Tramita na Câmara dos Deputados o projeto de lei (PL 605/15) que define diretrizes para a política de tratamento à doença de Parkinson no âmbito do Sistema Único de Saúde (SUS).

Atualmente, a Lei Orgânica da Saúde (Lei 8.080/90) define, entre as ações e atribuições do SUS, a formulação,

implementação, avaliação e apoio às políticas de alimentação e nutrição; controle das agressões ao meio ambiente; saneamento básico; saúde do trabalho; definir e coordenar os sistemas de redes integradas de assistência de alta complexidade; de rede de laboratórios de saúde pública; de vigilância epidemiológica; e vigilância sanitária.

O projeto, de autoria do deputado Lobbe Neto (PSDB-SP), garante atenção integral à pessoa portadora da doença, por meio do fornecimento dos medicamentos e das demais formas de tratamento, como fisioterapia, terapia fonoaudiológica e atendimento psicológico, com a disponibilização de profissionais das diversas áreas.

Lobbe Neto considera urgente a necessidade de uma política de atenção integral aos portadores da doença de

Parkinson. “A saúde é direito fundamental do ser humano e é dever do Estado garanti-la formulando e executando políticas econômicas e sociais que visem a redução de riscos de doença e assegurem o acesso universal e igualitário às ações e aos serviços para sua promoção, proteção e recuperação”, afirmou.

Diretrizes

A atenção integral de que trata o projeto consiste nas seguintes diretrizes:

• participação de familiares dos pacientes, na definição e controle das ações e serviços de saúde;

• apoio ao desenvolvimento científico e tecnológico para o combate a doença de Parkinson e suas consequências;

• direito à medicação e às demais formas de tratamento que visem minimizar os efeitos, de modo a não limitar a qualidade de vida do portador;

• desenvolvimento de instrumentos de informação, análise, avaliação e controle por parte dos serviços de saúde, abertos à participação da sociedade.

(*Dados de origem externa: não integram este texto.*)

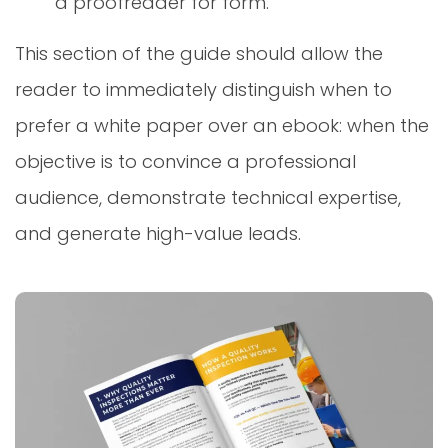
a proofreader for form.
This section of the guide should allow the
reader to immediately distinguish when to
prefer a white paper over an ebook: when the
objective is to convince a professional
audience, demonstrate technical expertise,
and generate high-value leads.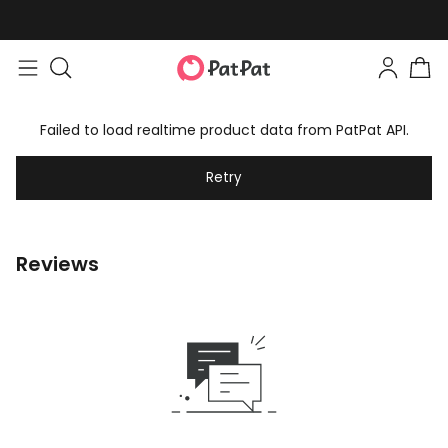
Failed to load realtime product data from PatPat API.
Retry
Reviews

A doença de Parkinson é uma patologia degenerativa do sistema nervoso central, crônica e progressiva, que atinge na maioria das vezes pessoas com idade superior a 55 anos. O nome foi dado em homenagem ao médico inglês James Parkinson, que foi o primeiro a descrever a doença, em sua monografia “Um Ensaio sobre a Paralisia Agitante”, em 1817. Antes dessa publicação, apenas alguns sintomas isolados haviam sido mencionados nas obras médicas daquela época.

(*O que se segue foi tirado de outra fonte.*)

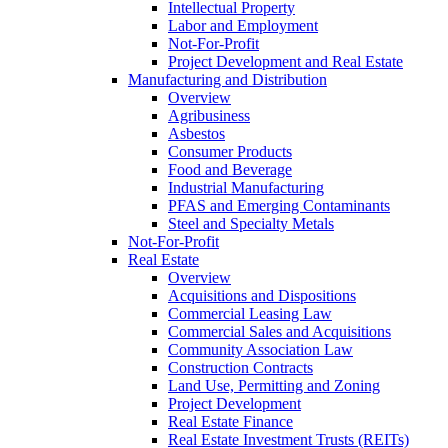
Intellectual Property
Labor and Employment
Not-For-Profit
Project Development and Real Estate
Manufacturing and Distribution
Overview
Agribusiness
Asbestos
Consumer Products
Food and Beverage
Industrial Manufacturing
PFAS and Emerging Contaminants
Steel and Specialty Metals
Not-For-Profit
Real Estate
Overview
Acquisitions and Dispositions
Commercial Leasing Law
Commercial Sales and Acquisitions
Community Association Law
Construction Contracts
Land Use, Permitting and Zoning
Project Development
Real Estate Finance
Real Estate Investment Trusts (REITs)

Entre os principais sintomas, estão tremores, rigidez muscular, lentidão de movimentos e desequilíbrio.

Tratamento

O autor da proposta lembra que a doença afetar também a fala e a escrita e até mesmo causar depressão e alteração emocional. Ele ressalta que um dos principais problemas é o elevado custo dos medicamentos de uso contínuo.

Ele ressalta que o tratamento envolve ainda terapias complementares ao medicamento, como fisioterapia e fonoaudiologia. O acesso a esse tratamento torna-se mais difícil devido à falta de estrutura dos hospitais públicos e à ausência de profissionais dessas áreas.

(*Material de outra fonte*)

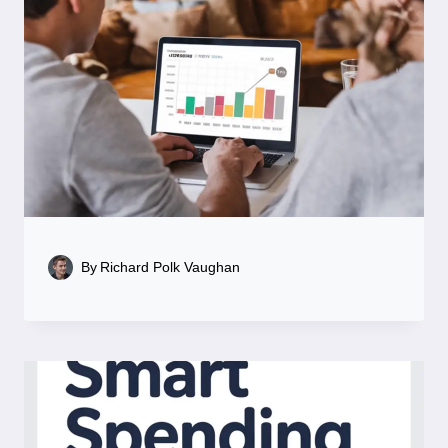
By
Richard Polk Vaughan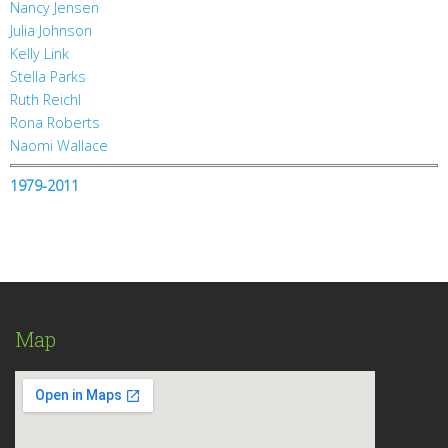
Nancy Jensen
Julia Johnson
Kelly Link
Stella Parks
Ruth Reichl
Rona Roberts
Naomi Wallace
1979-2011
Map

“A situação apresentada evidencia a urgente necessidade de uma política de atenção integral aos portadores da doença de Parkinson, visando não só o fornecimento de medicamentos, mas todas as formas tratamento,

minimizando as manifestações clínicas da doença, assim como os demais sintomas”.

Lobbe Neto cita dados fornecidos pela Associação Brasil Parkinson (ABP), a doença afeta mais de 200 mil pessoas no Brasil. “Segundo o IBGE, o Brasil tem cerca de 30 milhões de pessoas acima dos 50 anos. Com o

envelhecimento da população, aumenta ainda mais a preocupação com a doença”, pondera.